* Your task
For the string "policy", find every matching line in the records and copy it.
━━ The records ━━
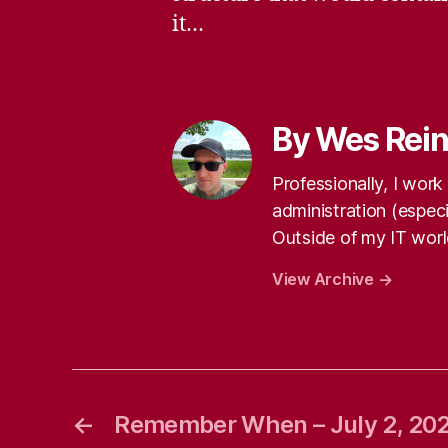
it…
By Wes Rei
Professionally, I wor
administration (especi
Outside of my IT world
View Archive
→
←
Remember When – July 2, 20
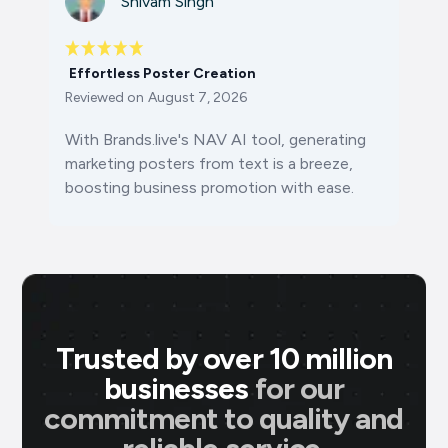
Shivam Singh
Effortless Poster Creation
Reviewed on
August 7, 2026
With Brands.live's NAV AI tool, generating
marketing posters from text is a breeze,
boosting business promotion with ease.
Trusted by over 10 million
businesses
for our
commitment to quality and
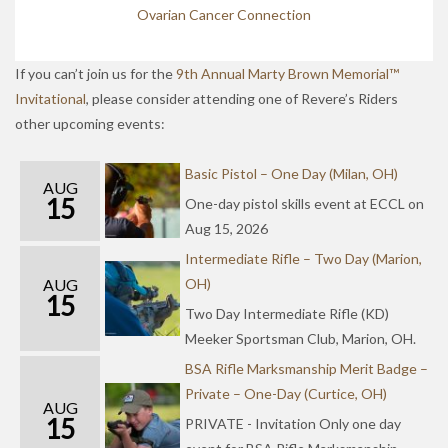
Ovarian Cancer Connection
If you can’t join us for the
9th Annual Marty Brown Memorial™
Invitational
, please consider attending one of Revere’s Riders
other upcoming events:
Basic Pistol – One Day (Milan, OH)
AUG
15
One-day pistol skills event at ECCL on
Aug 15, 2026
Intermediate Rifle – Two Day (Marion,
AUG
OH)
15
Two Day Intermediate Rifle (KD)
Meeker Sportsman Club, Marion, OH.
BSA Rifle Marksmanship Merit Badge –
Private – One-Day (Curtice, OH)
AUG
15
PRIVATE - Invitation Only one day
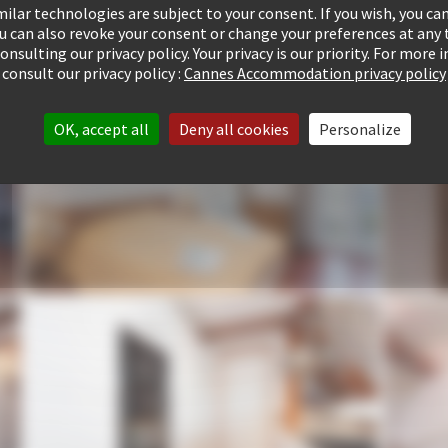
ilar technologies are subject to your consent. If you wish, you can
ou can also revoke your consent or change your preferences at any 
consulting our privacy policy. Your privacy is our priority. For more
consult our privacy policy :
Cannes Accommodation privacy policy
OK, accept all
Deny all cookies
Personalize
━━━
* Task answer
consulting our privacy policy. Your privacy is our priority. For more
consult our privacy policy :
Cannes Accommodation privacy policy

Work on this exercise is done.